I have another concern: our model performs better on taxa with more training photos and more poorly on taxa with fewer training photos. Each additional taxon also makes the model’s job a little harder. We have a pretty smooth distribution of photos per taxon, and the dataset grows in a predictable way that makes accuracy relatively easy to understand from training run to training run. Anything that encourages people to move more than the usual amount of taxa just across the line to inclusion risks changing the characteristics of our training dataset, making the models harder to interpret and may make suggestions a little worse.

I am open to being convinced otherwise, so if you’ve got a compelling argument that my concerns above are misplaced, please speak up.

The iNat community does a great job of curating what has become a truly gigantic dataset. I’d like to get to a point where we’re training a few models a year. Hopefully then there won’t be as much pressure to get new taxa in right now because it won’t be 12 or more months until the next opportunity.


Are locations and dates of observations being used as input for the model now?

I definitely share that concern. I think it’s best if the training data remain as “random” a sample as possible at the point they are extracted.


I wonder. The taxa I have observed deliberately to attempt to get included have been relatively niche and not stuff inexperienced users would just jump on with observing tbh. I guess I can imagine a point where there might be a public call out to find more X before such and such a date - but… I struggle to imagine this creating much more error than we already see in complex taxa (relatively speaking). Whoever made the call-out would likely also be keeping tabs on the taxa IDs as well which would potentially offset this issue.

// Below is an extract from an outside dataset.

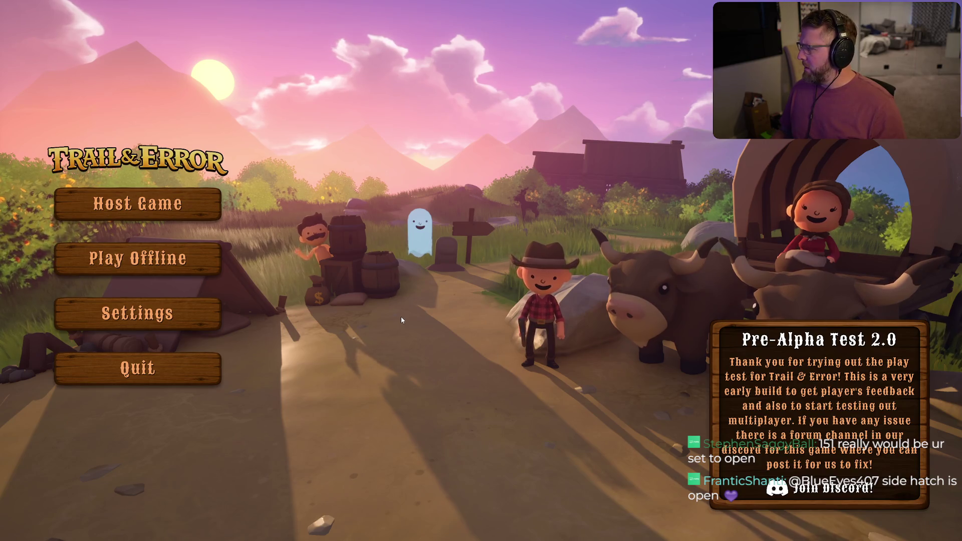
pyautogui.click(154, 263)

From an identifiers perspective, I think the strong reason to announce the date is with regard to getting stuff out the model, not in. Helping fight back against something like the misidentified Sarcophaga carnaria is tiresome and just feels futile when you have no solid end in sight. These problem taxa also go through waves of being left to run riot then getting cleaned up - it’s good to make sure we are collectively on top of it at the point the training happens, otherwise it feels like all our good efforts were for naught and we have to spend another 6 months - 1 year dealing with the same problem.


I just watched Ken-ichi’s keynote at TDWG. Great overview. His most important slide was one of the final ones showing all of you iNat staffers together in one place. There actually are real people behind iNat; good to know!


Thanks, Alex. I guess there could be a perverse incentive for people to “get more species into the model”. My only thought on that for now is that I suspect it will be the more dedicated and experienced identifiers who would take note that a date is coming up, and add large numbers of IDs which are likely to be quite accurate on average. More casual observers or identifiers are perhaps less likely to participate in the forum and therefore to even know this is happening. So you could consider alerting identifiers only via the forums and not more widely on the iNaturalist homepage or social media.

Exactly - this is the issue I was interested in raising. If we know there are already erroneous data feeding into the model, which in turn lead to more erroneous IDs as a result of CV suggestions, these problems will only grow over time - how can we ever fix them unless we can correct what is going into the training set? For some of the commoner taxa in this situation, it is a discouraging task for identifiers to keep cleaning the Augean stables, that would be greatly helped with a coordinated effort to reset problem taxa just before a training run.